## SET PROBLEM A
In the sermon on Mark 14:1-9, in what city and country was the speaker once a minister?

## begin SOURCE EXCERPT

"The Generous Giver"
A Sermon Based on Mark 14:1-9
When I was a minister in Zurich, Switzerland, we asked our church members to write a devotional booklet that we could use during Lent. We divided the Gospel of Mark into “40 days” of short passages of Scripture, and then we asked church members to write a one-page reflection on the text.
Dr. Ernst & Betty Schmid took this morning’s text and wrote the following (I quote):
Mark 14:1-9 tells of the woman who used precious oils to pour on the head of Jesus. Some were indignant. Why was the costly oil
thus wasted!? It could have been sold, and the money used for the poor! Jesus replied, “The poor you can help anytime you wish. But I shall not always be with you.”
Yes, we do have difficulty accepting freely-given gifts.
We feel different reactions…
The most natural seems to be that of genuine gratitude. We are
delighted by the gift and have nice thoughts about the giver.
But this is not always the case. Receiving something
unexpectedly may cause us to wonder about the motives of the
giver. Does she want more from me, in return? (Quid pro quo.) Is he
trying to ‘buy’ my friendship? Does he want to make me ‘dependent’
Freely-given generosity may not be without its problems. The giver
has to consider the wisdom of the gift… its value, its
Will it damage the receiver in some way more than it will help him? A person too long on the receiving-end may become passive. They come to expect it, like an entitlement instead of a gift. When the generosity of others stops… resentment, dislike, even hatred can set-in.

## end SOURCE EXCERPT
## begin PROVIDED DATA

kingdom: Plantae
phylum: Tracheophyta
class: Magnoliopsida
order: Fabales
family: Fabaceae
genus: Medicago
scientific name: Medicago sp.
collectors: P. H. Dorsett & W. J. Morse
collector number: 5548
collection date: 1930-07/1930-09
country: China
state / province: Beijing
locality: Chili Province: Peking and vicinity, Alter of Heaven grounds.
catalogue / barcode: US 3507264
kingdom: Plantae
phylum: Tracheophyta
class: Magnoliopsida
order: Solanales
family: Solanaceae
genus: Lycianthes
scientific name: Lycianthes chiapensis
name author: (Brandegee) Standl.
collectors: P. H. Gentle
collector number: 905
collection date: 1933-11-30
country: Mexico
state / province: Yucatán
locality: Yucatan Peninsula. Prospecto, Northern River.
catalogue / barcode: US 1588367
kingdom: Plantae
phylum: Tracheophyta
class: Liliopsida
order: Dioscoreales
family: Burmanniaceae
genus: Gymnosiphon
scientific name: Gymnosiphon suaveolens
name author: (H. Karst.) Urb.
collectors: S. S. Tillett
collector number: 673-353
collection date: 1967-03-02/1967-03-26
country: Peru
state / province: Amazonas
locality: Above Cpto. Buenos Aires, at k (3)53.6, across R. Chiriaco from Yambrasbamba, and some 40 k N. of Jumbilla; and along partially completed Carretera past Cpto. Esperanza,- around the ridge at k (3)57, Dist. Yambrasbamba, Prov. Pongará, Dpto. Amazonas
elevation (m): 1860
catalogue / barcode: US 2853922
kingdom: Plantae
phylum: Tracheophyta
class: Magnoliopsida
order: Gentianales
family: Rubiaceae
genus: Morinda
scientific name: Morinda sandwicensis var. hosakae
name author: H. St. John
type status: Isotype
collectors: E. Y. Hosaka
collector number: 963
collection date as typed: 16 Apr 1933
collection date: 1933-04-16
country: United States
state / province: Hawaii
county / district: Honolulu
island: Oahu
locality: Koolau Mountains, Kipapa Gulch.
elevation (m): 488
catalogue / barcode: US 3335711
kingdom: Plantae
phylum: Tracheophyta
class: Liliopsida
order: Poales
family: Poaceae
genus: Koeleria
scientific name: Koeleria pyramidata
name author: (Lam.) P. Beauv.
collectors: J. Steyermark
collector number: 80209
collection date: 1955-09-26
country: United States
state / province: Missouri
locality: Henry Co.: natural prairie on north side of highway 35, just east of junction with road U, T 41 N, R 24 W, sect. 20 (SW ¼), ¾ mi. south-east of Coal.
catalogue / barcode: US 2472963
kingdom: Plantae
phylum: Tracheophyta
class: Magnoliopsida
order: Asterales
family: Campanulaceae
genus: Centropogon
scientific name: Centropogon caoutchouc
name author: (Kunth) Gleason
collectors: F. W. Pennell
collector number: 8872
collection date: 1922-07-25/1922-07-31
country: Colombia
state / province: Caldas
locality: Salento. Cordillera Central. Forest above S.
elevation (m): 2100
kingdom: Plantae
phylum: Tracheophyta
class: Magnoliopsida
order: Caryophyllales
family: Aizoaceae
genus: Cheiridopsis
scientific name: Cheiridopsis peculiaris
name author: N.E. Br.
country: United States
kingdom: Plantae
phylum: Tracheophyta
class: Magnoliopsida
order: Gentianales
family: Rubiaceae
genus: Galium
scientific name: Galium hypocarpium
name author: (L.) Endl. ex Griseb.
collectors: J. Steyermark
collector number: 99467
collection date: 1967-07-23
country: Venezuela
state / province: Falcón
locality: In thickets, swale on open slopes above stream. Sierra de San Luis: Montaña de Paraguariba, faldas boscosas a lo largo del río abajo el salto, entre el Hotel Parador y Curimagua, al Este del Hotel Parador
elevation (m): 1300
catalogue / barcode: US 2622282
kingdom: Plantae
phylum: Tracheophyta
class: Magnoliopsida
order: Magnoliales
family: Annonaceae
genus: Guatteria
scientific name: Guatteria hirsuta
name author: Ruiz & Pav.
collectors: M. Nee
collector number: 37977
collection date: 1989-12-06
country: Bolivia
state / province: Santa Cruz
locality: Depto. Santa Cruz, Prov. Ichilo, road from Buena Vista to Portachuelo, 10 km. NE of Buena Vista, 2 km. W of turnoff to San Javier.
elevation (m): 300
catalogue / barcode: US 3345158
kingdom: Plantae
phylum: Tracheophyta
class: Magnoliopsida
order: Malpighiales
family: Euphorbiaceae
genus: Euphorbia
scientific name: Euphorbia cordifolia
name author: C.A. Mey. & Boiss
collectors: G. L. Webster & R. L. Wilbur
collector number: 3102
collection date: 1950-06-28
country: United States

## end PROVIDED DATA

## SET PROBLEM B
Edit the rows, giving back only the part that opens with the line containing "order: Magnoliales" and closes with the end of the rows, with "collector number" replaced by "field number" and nothing else changed.

## WRITTEN REPLY A
Zurich, Switzerland.

## WRITTEN REPLY B
order: Magnoliales
family: Annonaceae
genus: Guatteria
scientific name: Guatteria hirsuta
name author: Ruiz & Pav.
collectors: M. Nee
field number: 37977
collection date: 1989-12-06
country: Bolivia
state / province: Santa Cruz
locality: Depto. Santa Cruz, Prov. Ichilo, road from Buena Vista to Portachuelo, 10 km. NE of Buena Vista, 2 km. W of turnoff to San Javier.
elevation (m): 300
catalogue / barcode: US 3345158
kingdom: Plantae
phylum: Tracheophyta
class: Magnoliopsida
order: Malpighiales
family: Euphorbiaceae
genus: Euphorbia
scientific name: Euphorbia cordifolia
name author: C.A. Mey. & Boiss
collectors: G. L. Webster & R. L. Wilbur
field number: 3102
collection date: 1950-06-28
country: United States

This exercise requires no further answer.